Recorded information: Begin

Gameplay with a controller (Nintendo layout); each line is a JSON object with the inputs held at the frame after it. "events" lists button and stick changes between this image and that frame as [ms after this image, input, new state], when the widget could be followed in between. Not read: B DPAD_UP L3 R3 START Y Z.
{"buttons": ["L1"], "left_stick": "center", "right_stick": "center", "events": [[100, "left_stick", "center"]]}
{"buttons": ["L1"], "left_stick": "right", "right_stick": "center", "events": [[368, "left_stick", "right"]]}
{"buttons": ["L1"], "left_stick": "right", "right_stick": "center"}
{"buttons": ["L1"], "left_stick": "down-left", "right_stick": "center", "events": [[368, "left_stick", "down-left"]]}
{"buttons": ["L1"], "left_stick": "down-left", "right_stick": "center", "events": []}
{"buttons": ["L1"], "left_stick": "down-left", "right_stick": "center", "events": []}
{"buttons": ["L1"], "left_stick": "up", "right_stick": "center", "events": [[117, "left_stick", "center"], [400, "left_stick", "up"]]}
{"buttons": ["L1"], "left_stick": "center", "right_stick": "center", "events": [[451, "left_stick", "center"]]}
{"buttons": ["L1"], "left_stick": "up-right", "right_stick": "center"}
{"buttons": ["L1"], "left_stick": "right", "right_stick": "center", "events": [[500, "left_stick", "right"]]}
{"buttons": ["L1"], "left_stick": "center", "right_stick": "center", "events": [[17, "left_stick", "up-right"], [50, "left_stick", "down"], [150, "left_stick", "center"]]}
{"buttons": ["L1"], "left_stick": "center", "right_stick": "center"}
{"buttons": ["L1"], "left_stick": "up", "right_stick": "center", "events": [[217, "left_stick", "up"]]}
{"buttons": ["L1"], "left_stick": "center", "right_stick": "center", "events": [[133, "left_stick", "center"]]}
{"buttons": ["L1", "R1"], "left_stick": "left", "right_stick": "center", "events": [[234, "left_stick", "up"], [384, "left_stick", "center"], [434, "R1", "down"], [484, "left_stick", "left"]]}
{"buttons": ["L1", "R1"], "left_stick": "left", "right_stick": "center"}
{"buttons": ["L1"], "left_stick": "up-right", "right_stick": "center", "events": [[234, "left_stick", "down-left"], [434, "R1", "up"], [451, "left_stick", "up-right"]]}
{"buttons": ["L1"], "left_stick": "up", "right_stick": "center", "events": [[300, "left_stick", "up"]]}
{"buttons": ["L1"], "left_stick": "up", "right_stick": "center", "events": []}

Recorded information: End

• _How to complete this task_
Whenever the word "down" shows up in a line above, copy that line.

• _Completed task_
{"buttons": ["L1"], "left_stick": "down-left", "right_stick": "center", "events": [[368, "left_stick", "down-left"]]}
{"buttons": ["L1"], "left_stick": "down-left", "right_stick": "center", "events": []}
{"buttons": ["L1"], "left_stick": "down-left", "right_stick": "center", "events": []}
{"buttons": ["L1"], "left_stick": "center", "right_stick": "center", "events": [[17, "left_stick", "up-right"], [50, "left_stick", "down"], [150, "left_stick", "center"]]}
{"buttons": ["L1", "R1"], "left_stick": "left", "right_stick": "center", "events": [[234, "left_stick", "up"], [384, "left_stick", "center"], [434, "R1", "down"], [484, "left_stick", "left"]]}
{"buttons": ["L1"], "left_stick": "up-right", "right_stick": "center", "events": [[234, "left_stick", "down-left"], [434, "R1", "up"], [451, "left_stick", "up-right"]]}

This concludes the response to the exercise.